What needs to be done
Rewrite the part of the listing that opens with its first line and closes with the line containing "准考证前四位是：0105 的考生，且是本科的，才是小自考！", substituting "小型自考" for every "小自考" and changing nothing else. Leave the pictures out of your answer.

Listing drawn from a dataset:
********************

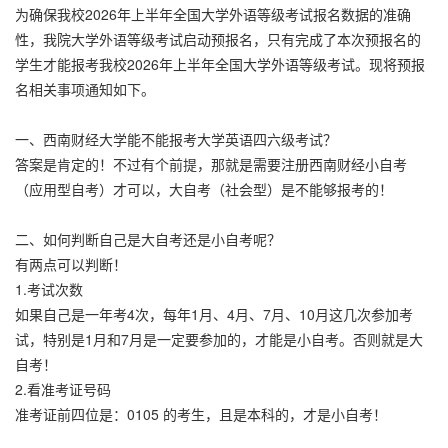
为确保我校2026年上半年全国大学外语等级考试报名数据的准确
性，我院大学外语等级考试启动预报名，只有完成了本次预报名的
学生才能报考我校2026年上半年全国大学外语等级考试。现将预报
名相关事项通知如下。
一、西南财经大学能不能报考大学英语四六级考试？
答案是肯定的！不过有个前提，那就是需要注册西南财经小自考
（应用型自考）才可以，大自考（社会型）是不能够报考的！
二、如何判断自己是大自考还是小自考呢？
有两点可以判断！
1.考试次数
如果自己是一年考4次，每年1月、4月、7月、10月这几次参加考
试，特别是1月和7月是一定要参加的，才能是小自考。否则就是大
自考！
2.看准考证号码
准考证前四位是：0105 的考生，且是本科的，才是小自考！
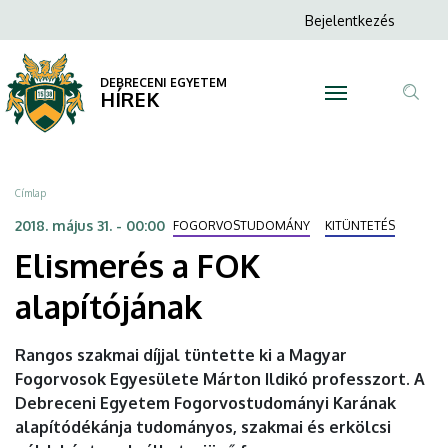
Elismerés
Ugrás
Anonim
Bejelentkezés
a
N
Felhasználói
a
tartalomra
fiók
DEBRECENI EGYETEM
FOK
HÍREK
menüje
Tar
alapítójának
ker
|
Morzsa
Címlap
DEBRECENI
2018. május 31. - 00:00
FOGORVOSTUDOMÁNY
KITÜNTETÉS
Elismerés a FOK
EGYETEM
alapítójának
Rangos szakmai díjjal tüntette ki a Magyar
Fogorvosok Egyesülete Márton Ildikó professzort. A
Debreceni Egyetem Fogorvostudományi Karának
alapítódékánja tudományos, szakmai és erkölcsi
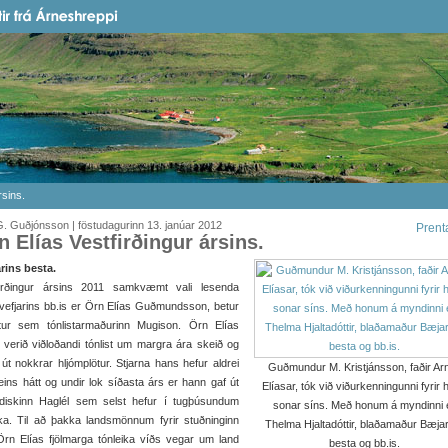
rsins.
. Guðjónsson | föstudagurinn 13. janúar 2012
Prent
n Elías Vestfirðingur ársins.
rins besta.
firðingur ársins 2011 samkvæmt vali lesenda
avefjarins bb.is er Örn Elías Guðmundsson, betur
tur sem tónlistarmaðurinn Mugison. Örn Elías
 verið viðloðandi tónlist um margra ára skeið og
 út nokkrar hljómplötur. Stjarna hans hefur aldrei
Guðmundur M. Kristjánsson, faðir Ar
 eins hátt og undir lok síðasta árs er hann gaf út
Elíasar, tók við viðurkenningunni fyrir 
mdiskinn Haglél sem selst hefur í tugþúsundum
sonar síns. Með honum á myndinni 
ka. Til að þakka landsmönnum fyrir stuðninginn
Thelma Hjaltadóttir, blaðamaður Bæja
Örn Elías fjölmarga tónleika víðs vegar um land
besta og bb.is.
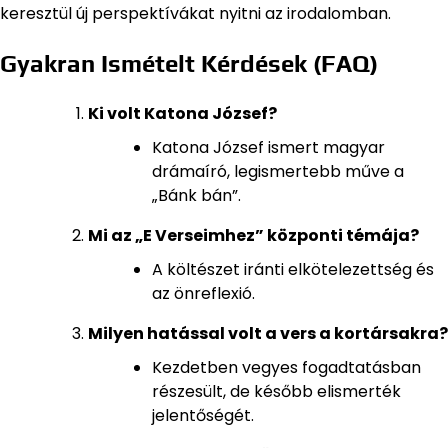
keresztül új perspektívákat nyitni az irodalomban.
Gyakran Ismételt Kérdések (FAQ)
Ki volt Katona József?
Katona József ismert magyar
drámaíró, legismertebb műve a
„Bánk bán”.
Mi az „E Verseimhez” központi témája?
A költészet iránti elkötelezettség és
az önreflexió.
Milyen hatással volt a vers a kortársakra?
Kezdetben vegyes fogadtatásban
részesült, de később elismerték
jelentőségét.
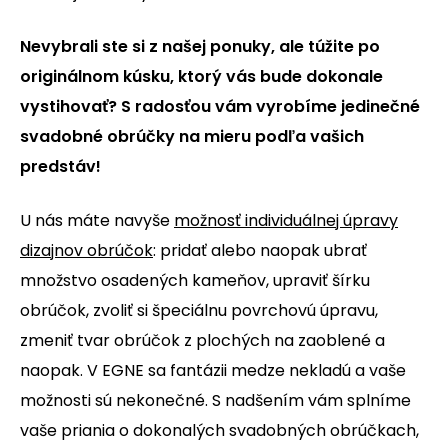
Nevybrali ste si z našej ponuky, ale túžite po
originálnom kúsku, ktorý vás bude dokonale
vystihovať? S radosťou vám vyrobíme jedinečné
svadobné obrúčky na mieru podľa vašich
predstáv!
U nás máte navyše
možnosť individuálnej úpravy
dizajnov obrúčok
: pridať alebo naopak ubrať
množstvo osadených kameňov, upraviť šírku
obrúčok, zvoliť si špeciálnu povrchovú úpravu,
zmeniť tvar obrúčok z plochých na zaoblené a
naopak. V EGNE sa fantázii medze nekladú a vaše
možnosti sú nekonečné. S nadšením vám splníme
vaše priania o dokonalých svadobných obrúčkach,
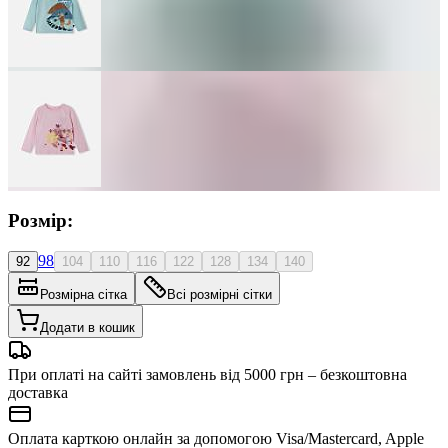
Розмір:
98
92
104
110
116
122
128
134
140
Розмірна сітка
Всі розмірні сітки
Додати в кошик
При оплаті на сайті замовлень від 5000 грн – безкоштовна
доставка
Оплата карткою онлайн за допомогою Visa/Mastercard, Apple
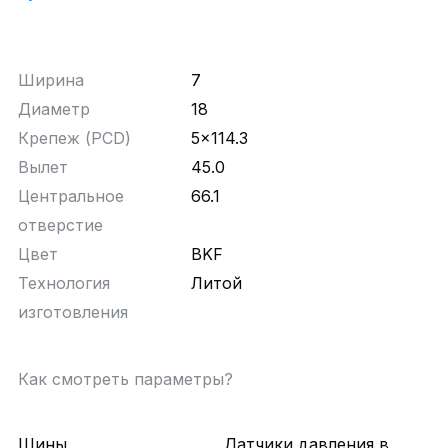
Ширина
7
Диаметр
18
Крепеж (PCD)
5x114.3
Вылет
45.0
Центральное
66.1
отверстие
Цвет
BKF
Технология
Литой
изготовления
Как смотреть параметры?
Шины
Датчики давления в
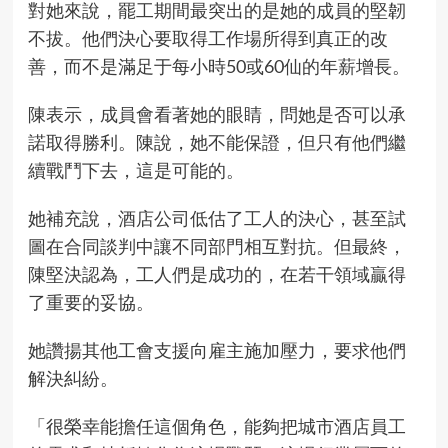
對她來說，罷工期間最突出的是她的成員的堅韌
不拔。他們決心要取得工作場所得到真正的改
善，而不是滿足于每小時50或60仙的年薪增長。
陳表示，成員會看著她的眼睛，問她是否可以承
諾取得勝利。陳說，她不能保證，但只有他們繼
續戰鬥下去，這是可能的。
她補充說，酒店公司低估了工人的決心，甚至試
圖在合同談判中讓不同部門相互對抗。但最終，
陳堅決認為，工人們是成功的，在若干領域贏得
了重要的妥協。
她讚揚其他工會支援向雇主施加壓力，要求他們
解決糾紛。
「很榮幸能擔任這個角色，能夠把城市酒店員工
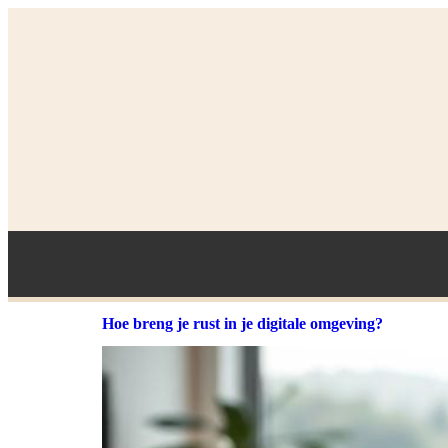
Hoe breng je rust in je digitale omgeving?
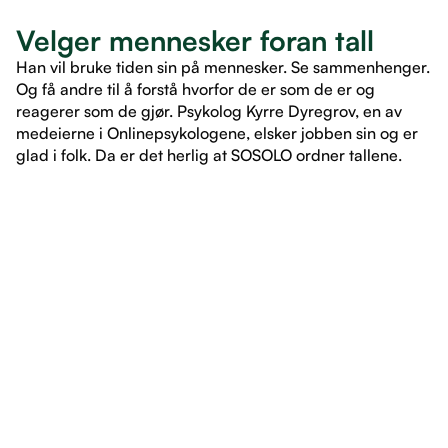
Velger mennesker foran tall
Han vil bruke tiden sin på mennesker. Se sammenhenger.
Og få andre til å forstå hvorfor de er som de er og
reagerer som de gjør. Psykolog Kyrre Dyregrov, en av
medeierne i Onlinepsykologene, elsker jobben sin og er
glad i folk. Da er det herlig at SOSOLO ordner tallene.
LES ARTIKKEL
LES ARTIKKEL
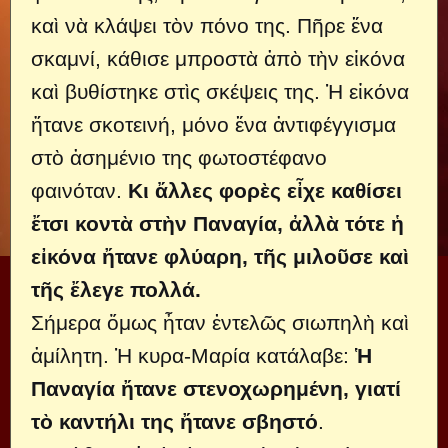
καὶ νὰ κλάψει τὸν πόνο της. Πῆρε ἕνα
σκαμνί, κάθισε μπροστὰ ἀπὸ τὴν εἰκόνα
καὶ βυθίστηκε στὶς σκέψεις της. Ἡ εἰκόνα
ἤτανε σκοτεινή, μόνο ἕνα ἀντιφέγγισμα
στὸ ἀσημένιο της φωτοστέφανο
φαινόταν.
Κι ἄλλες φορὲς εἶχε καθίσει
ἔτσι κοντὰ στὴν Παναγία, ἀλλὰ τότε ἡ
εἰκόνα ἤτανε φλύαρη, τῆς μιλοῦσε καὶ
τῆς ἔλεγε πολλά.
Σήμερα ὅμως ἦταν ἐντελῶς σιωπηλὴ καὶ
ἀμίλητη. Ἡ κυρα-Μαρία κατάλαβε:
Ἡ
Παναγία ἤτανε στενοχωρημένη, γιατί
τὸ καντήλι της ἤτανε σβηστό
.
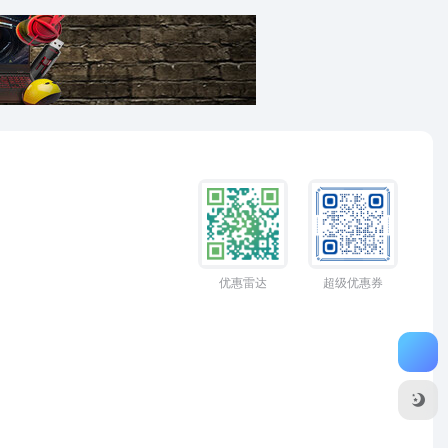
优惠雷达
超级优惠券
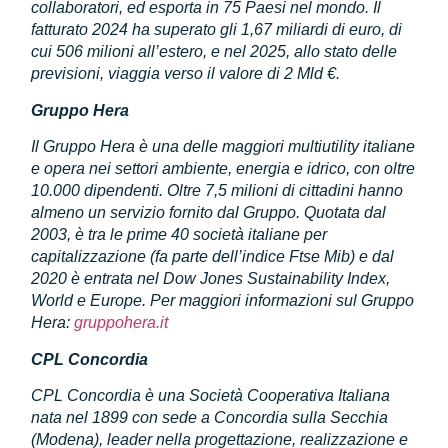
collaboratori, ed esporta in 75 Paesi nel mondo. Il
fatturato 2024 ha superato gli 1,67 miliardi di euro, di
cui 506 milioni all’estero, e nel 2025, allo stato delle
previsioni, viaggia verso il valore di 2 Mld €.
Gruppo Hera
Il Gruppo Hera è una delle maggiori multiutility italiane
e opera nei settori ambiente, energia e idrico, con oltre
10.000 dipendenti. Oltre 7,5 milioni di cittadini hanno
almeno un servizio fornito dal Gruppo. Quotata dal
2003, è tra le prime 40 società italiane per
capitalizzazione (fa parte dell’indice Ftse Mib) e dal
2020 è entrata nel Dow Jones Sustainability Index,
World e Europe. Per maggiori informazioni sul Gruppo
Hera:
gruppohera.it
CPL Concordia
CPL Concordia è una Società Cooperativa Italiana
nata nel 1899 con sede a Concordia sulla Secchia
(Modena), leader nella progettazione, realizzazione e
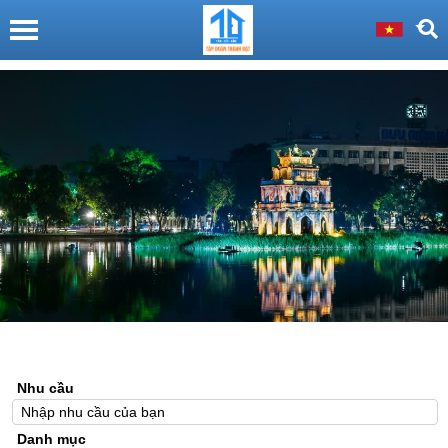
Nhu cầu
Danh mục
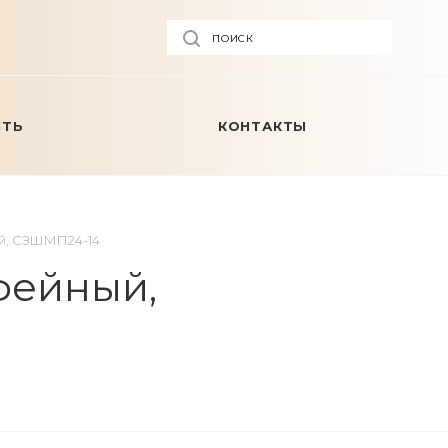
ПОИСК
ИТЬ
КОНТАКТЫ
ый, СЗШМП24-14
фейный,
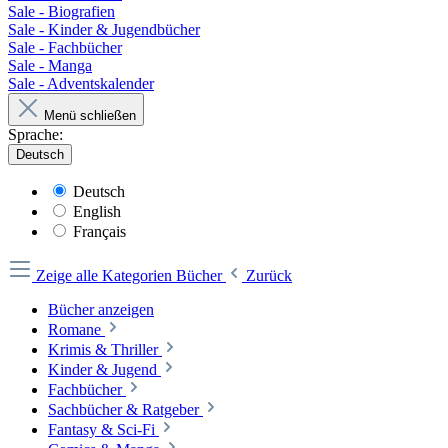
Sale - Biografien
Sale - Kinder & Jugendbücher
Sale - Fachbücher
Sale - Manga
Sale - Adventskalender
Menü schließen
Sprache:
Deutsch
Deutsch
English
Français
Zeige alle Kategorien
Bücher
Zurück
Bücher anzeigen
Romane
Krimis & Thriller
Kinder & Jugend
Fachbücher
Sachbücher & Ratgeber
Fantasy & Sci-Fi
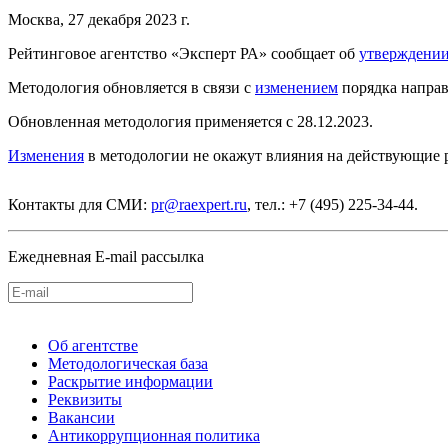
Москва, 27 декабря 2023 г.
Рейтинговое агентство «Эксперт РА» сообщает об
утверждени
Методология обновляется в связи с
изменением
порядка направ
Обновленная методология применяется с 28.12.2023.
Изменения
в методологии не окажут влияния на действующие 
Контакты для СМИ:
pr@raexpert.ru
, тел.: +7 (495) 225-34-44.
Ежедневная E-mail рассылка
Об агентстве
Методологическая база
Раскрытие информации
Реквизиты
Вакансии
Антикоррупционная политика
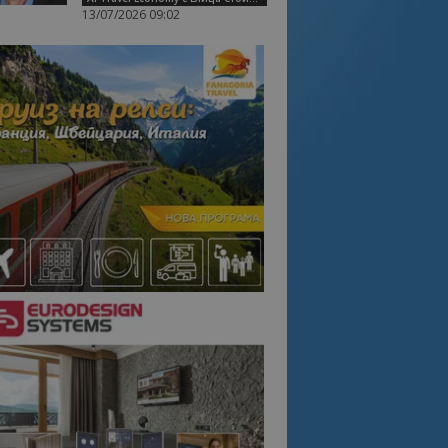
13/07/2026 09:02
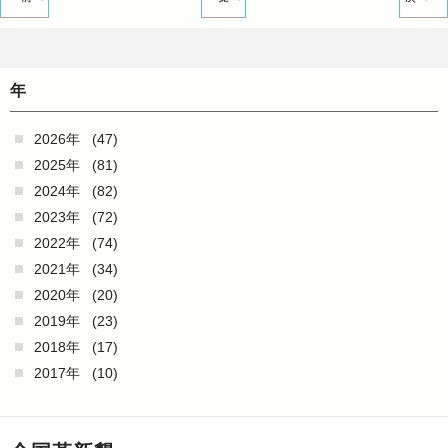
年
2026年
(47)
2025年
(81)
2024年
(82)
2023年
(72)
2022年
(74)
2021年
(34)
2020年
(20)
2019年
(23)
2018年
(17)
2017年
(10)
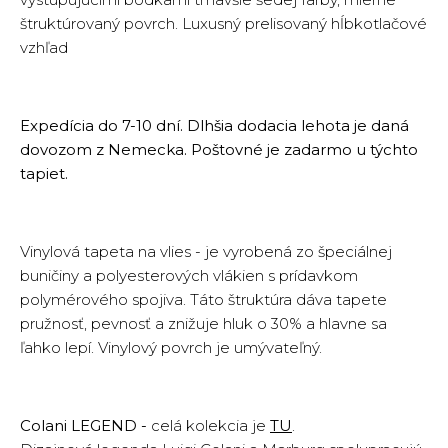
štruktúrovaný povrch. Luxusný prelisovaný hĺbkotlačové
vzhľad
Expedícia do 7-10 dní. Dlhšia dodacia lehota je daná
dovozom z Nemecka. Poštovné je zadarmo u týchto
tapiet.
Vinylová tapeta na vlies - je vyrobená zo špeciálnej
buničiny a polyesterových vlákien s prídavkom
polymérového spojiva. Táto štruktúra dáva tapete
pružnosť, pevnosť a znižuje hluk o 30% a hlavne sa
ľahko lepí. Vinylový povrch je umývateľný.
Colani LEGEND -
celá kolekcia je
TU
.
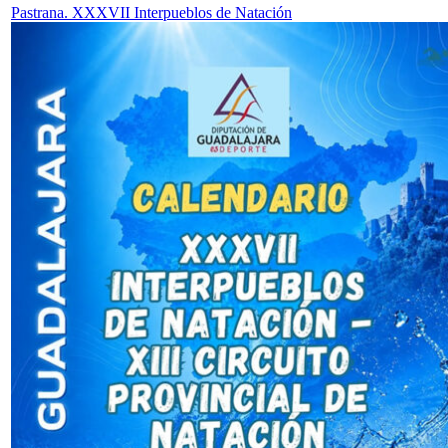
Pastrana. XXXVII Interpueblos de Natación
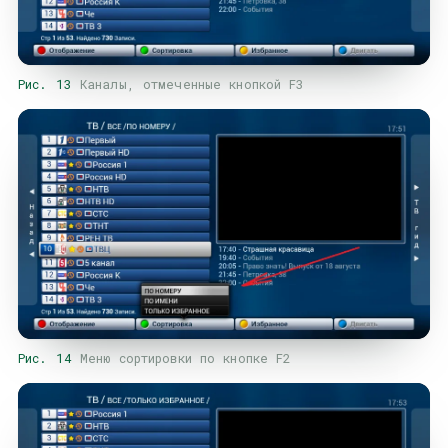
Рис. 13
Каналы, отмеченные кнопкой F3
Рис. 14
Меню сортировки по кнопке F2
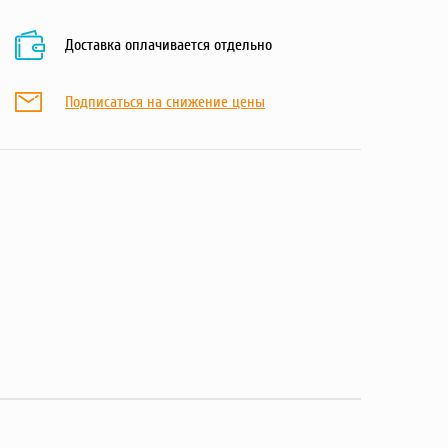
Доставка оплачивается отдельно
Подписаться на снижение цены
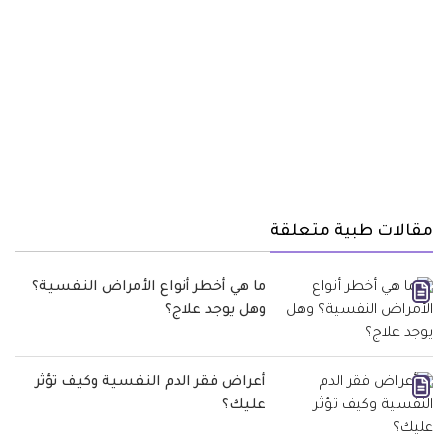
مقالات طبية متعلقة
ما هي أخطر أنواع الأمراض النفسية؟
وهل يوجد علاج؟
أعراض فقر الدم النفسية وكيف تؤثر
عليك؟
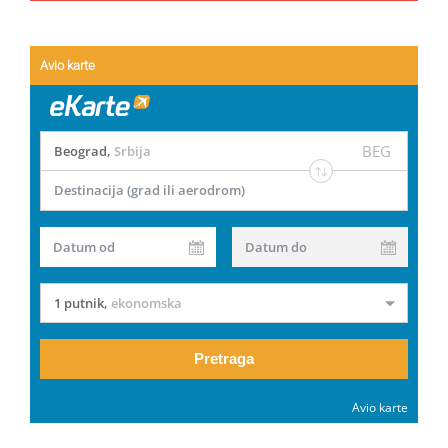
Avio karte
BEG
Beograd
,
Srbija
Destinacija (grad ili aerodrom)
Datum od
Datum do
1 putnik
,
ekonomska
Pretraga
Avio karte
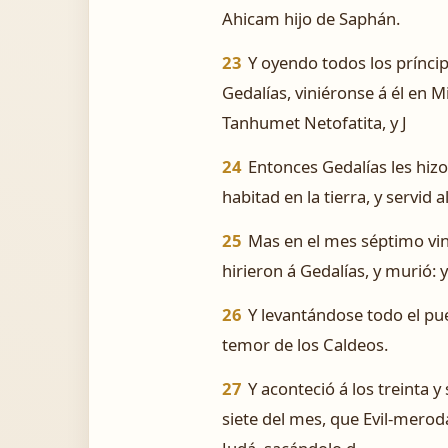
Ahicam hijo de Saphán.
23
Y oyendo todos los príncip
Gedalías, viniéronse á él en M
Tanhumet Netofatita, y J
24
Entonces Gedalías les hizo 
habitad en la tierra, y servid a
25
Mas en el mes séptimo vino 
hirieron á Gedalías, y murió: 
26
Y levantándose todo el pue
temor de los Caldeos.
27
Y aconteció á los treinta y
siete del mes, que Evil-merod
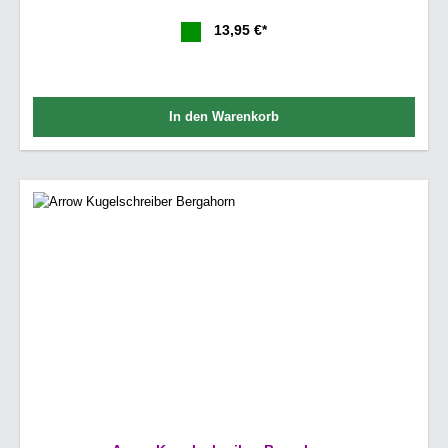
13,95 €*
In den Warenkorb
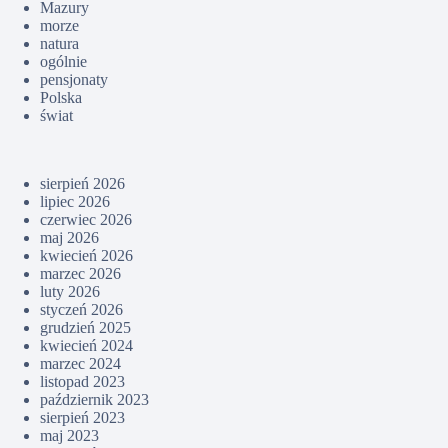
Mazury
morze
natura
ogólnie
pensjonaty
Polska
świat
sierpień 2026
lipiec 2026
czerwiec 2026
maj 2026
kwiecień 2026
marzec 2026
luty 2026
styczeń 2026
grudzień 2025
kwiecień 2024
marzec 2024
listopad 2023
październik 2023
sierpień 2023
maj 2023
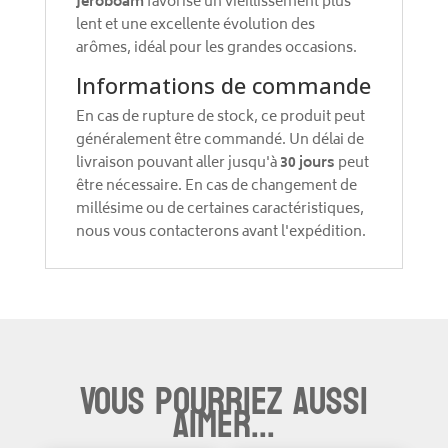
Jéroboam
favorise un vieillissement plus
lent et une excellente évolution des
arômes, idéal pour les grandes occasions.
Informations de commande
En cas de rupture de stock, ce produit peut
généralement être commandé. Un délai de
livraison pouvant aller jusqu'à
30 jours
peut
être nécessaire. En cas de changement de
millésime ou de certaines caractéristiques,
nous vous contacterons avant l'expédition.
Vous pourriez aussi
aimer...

********************

Exercise response
为确保我校2026年上半年全国大学外语等级考试报名数据的准确
性，我院大学外语等级考试启动预报名，只有完成了本次预报名的
学生才能报考我校2026年上半年全国大学外语等级考试。现将预报
名相关事项通知如下。
一、西南财经大学能不能报考大学英语四六级考试？
答案是肯定的！不过有个前提，那就是需要注册西南财经小型自考
（应用型自考）才可以，大自考（社会型）是不能够报考的！
二、如何判断自己是大自考还是小型自考呢？
有两点可以判断！
1.考试次数
如果自己是一年考4次，每年1月、4月、7月、10月这几次参加考
试，特别是1月和7月是一定要参加的，才能是小型自考。否则就是大
自考！
2.看准考证号码
准考证前四位是：0105 的考生，且是本科的，才是小型自考！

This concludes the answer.